Stellan kennt viele Fakten und Anekdoten zu den Wikingern. Aber wie der Sund und die Insel zu ihrem Namen gekommen sind, das weiß er nicht genau. Humburg oder Homburg, alte Begriffe für starke Strömung, sollen Pate gestanden haben. An der Fähre, die gratis und rund um die Uhr zwischen Hamburgsund und Hamburgö pendelt, verkauft die Stockholmer Studentin Ylva T-Shirts, besonders oft und besonders gern an Hamburger.

Blauer Himmel über Land und Meer. Segler, die von den hohen Brücken und den Aussichtsorten auf den Felsen wie hingetupft in das glitzernde Wasser wirken. Es ist eine beruhigende, eine stille amphibische Landschaft zwischen den Orten. Hin und wieder begegnen uns Radler, Wanderer oder, direkt am Wasser, Kajakfahrer, die Rast machen. Man grüßt sich und freut sich auf die nächste Bucht. Es gibt deutlich mehr Mücken als Menschen in diesem Land. Oder, wie Gerhard Polt es ausgedrückt hat: "Der Schwede wimmelt nicht."

Das tut er nicht einmal in einem so bekannten Seebad wie Fjällbacka. Rote Holzhäuser, weiße Villen, eingekeilt zwischen Meer und steiler Felswand. Hier wurde "Ronja Räubertochter" gedreht, und auf den Schären vor dem Dorf hat Ingrid Bergman über viele Jahre den Sommer genossen, weit weg von Hollywood. Die Leute in Fjällbacka haben ihrem berühmten Stammgast von damals ein Denkmal gesetzt, eine Büste auf dem Ingrid-Bergman-Platz, nicht halb so schön wie in "Casablanca" sieht sie dort aus.

Smögen und Lysekil, weiter südlich gelegen, sind für Göteborg, was Kampen oder Timmendorf für Hamburg sind: Schon am Donnerstagabend reisen die Jungen und Schönen zum Beispiel nach Lysekil an, bevölkern dort Discos, Eiscafes und "Jönssons Katt", den beliebtesten Pub und Biergarten mit Blick auf Stadt und Hafenpromenade. Aber hier wie im noch etwas schickeren Smögen, wo die Shops "of course" und die Kneipen "why not" heißen, fühlen sich auch die gesetzteren Herrschaften in den Hotels und Restaurants aus der Gründerzeit des Badetourismus wohl.
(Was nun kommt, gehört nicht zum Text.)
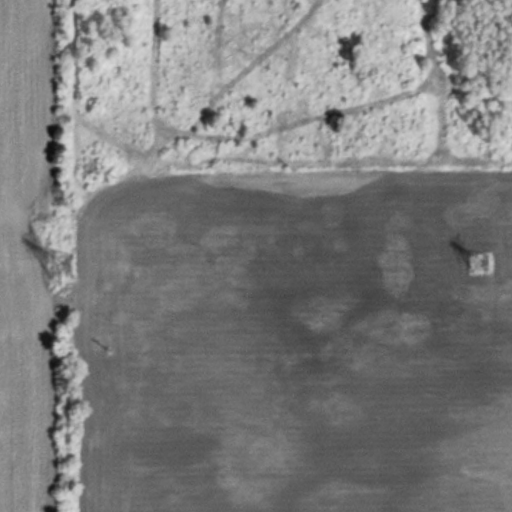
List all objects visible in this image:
power tower: (60, 264)
power tower: (479, 264)
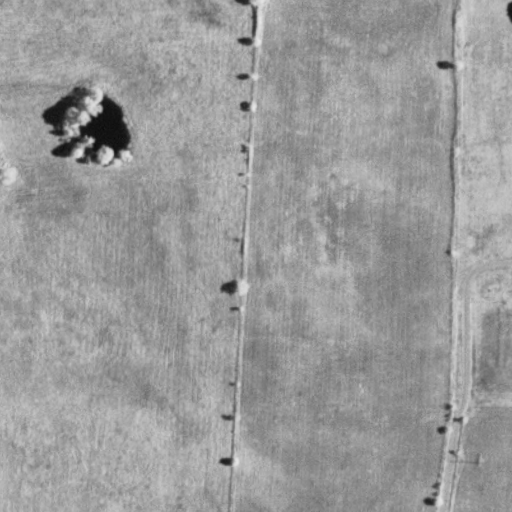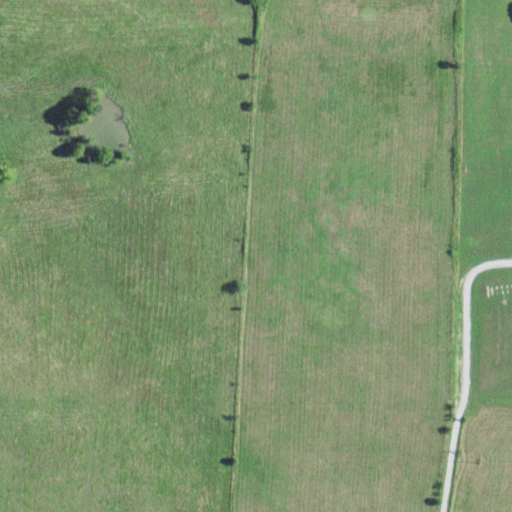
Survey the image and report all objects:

Zurück in die Stille, in die Schären, in die Fischerdörfer. Was für ein Kontrast: Nehmen wir nur Mollösund auf der Insel Orust, wo Berit und Gunnar Mattson, Aussteiger aus Göteborg, "Emma's Cafe" zu einer Institution gemacht haben: eine urige Herberge in einem Holzhaus am Hafen, zu dem ein Feinschmecker-Restaurant direkt auf dem Steg gehört. Segler und andere Genießer schwatzen miteinander von Tisch zu Tisch, von Boot zu Boot, freuen sich über die Sommerpracht ringsherum und über den Kellner aus Indien, der bei jedem Lob über das Essen sofort bereit ist, das Rezept zu besorgen.

Fjällbacka, Mollösund, Skärhamn auf der Insel Tjörn und Varekil am Halsefjord: Sehnsuchtsorte, Bilderbuch-Schweden in einem Sommer voller Sinnlichkeit. Nach sonnensatten Tagen und Nächten zuckeln wir, stop and go, bei Kungälv auf der Europastraße nach Süden. Und auf einmal, im Stau kurz vor Göteborg, hast du das Gefühl, dass auch der Schwede sehr wohl wimmeln kann. Aber was soll's, es ist einer dieser milchig-hellen Abende - und im Autoradio spielen sie Abba rauf und runter.